Berita
Kemendikdasmen Terapkan Kurikulum Khusus, 85% Sekolah Terdampak Bencana Siap Mulai Semester Genap 2026
Berita 2026-01-05 | 06:55:00
PAUDPEDIA Jakarta – Kementerian Pendidikan Dasar dan Menengah (Kemendikdasmen) memastikan layanan pendidikan di daerah terdampak bencana tetap berjalan. Hingga akhir Desember 2025, tercatat 85 persen sekolah di Provinsi Aceh, Sumatra Barat, dan Sumatra Utara telah siap melaksanakan pembelajaran semester genap yang dijadwalkan mulai 5 Januari 2026.

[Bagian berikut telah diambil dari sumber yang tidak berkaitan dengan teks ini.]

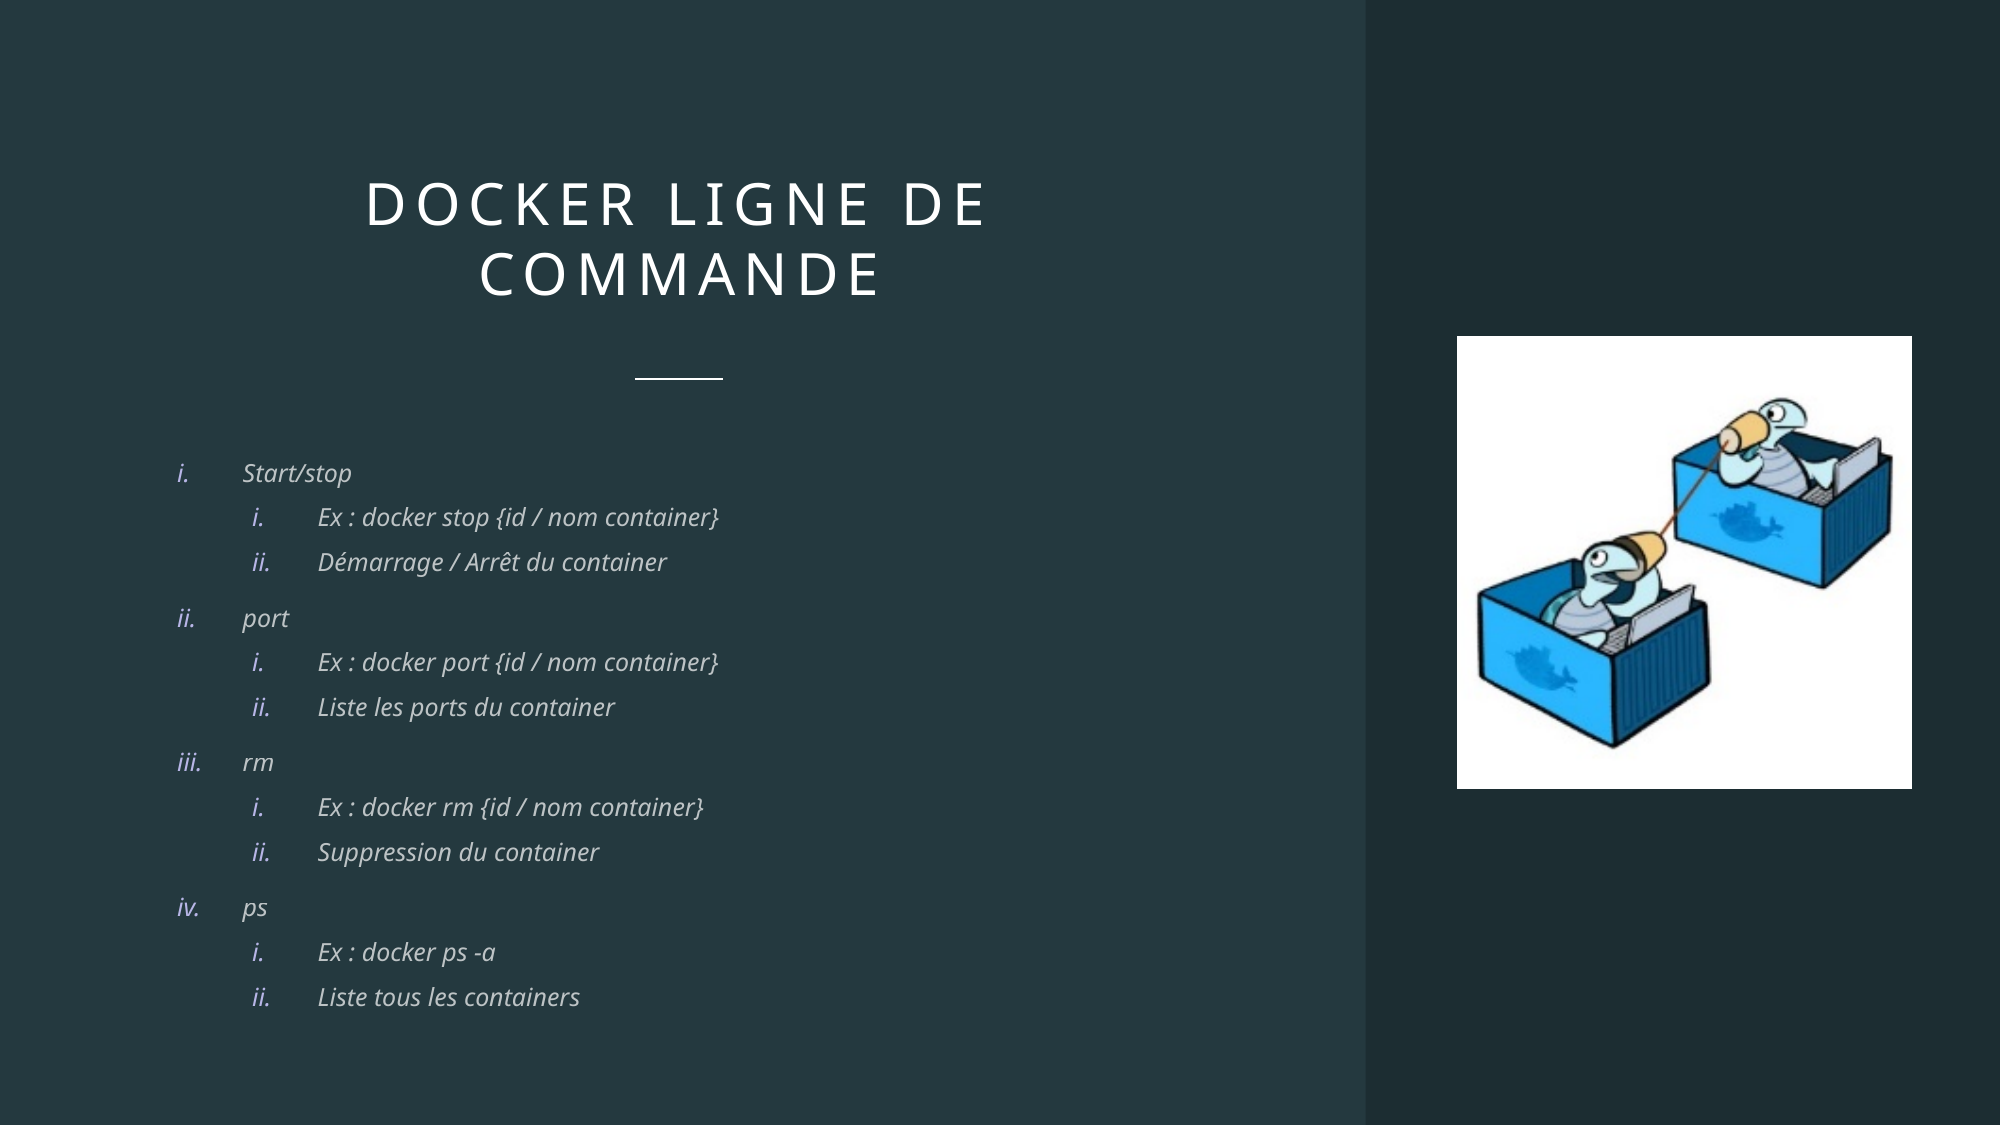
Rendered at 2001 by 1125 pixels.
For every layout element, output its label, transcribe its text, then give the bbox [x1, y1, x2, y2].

Menteri Pendidikan Dasar dan Menengah (Mendikdasmen), Abdul Mu'ti, menyatakan bahwa dari total 4.149 satuan pendidikan yang terdampak, sebanyak 3.508 sekolah sudah siap beroperasi kembali. Sisanya, 587 sekolah masih dalam proses pembersihan, dan 54 sekolah akan melaksanakan aktivitas belajar-mengajar di tenda darurat.
"Anak-anak harus tetap belajar dan hak pendidikan mereka harus terpenuhi meskipun dalam kondisi pemulihan pascabencana. Kami memberikan fleksibilitas penuh agar pembelajaran tetap berjalan aman dan adaptif," ujar Abdul Mu'ti dalam taklimat media di Gedung BNPB, Jakarta.
Penerapan Kurikulum Penanggulangan Dampak Bencana
Sebagai langkah strategis, Kemendikdasmen resmi menerapkan "Kurikulum Penanggulangan Dampak Bencana". Kurikulum ini dirancang secara berjenjang berdasarkan fase pemulihan:
- Fase Tanggap Darurat (0-3 bulan): Kurikulum disederhanakan dengan fokus pada literasi dan numerasi dasar, kesehatan, keselamatan diri, serta dukungan psikososial.
- Fase Pemulihan Dini (3-12 bulan): Mulai mengintegrasikan mitigasi bencana ke mata pelajaran relevan dengan jadwal pembelajaran yang fleksibel dan asesmen transisi.
- Fase Pemulihan Lanjutan (1-3 tahun): Pendidikan kebencanaan diintegrasikan secara permanen guna membangun ekosistem pendidikan yang tangguh.
Kepala Badan Standar, Kurikulum, dan Asesmen Pendidikan (BSKAP), Toni Toharudin, menambahkan bahwa pihaknya telah menyusun Panduan Implementasi Pendidikan Kebencanaan. Panduan ini menjadi rujukan bagi sekolah untuk meningkatkan kewaspadaan pada tahap prabencana hingga pascabencana.
Dukungan Sarana dan Kesejahteraan Guru
Selain kurikulum, Kemendikdasmen telah menyalurkan berbagai bantuan logistik untuk menunjang kegiatan belajar. Bantuan tersebut meliputi 27.000 paket peralatan sekolah (school kit), 147 tenda, 160 ruang kelas darurat, hingga 212.000 eksemplar buku bacaan.
Tak hanya infrastruktur, aspek kesejahteraan pendidik juga menjadi prioritas. Kemendikdasmen menyalurkan Tunjangan Khusus bagi guru dan tenaga kependidikan di daerah terdampak dengan total anggaran mencapai Rp32,7 miliar. Rinciannya, Rp15,7 miliar untuk Aceh, Rp5,5 miliar untuk Sumatra Barat, dan Rp11,5 miliar untuk Sumatra Utara.
Pemerintah mengimbau seluruh satuan pendidikan untuk terus berkoordinasi dengan dinas pendidikan setempat dan mengutamakan keselamatan peserta didik dalam setiap aktivitas pembelajaran di tengah masa pemulihan ini.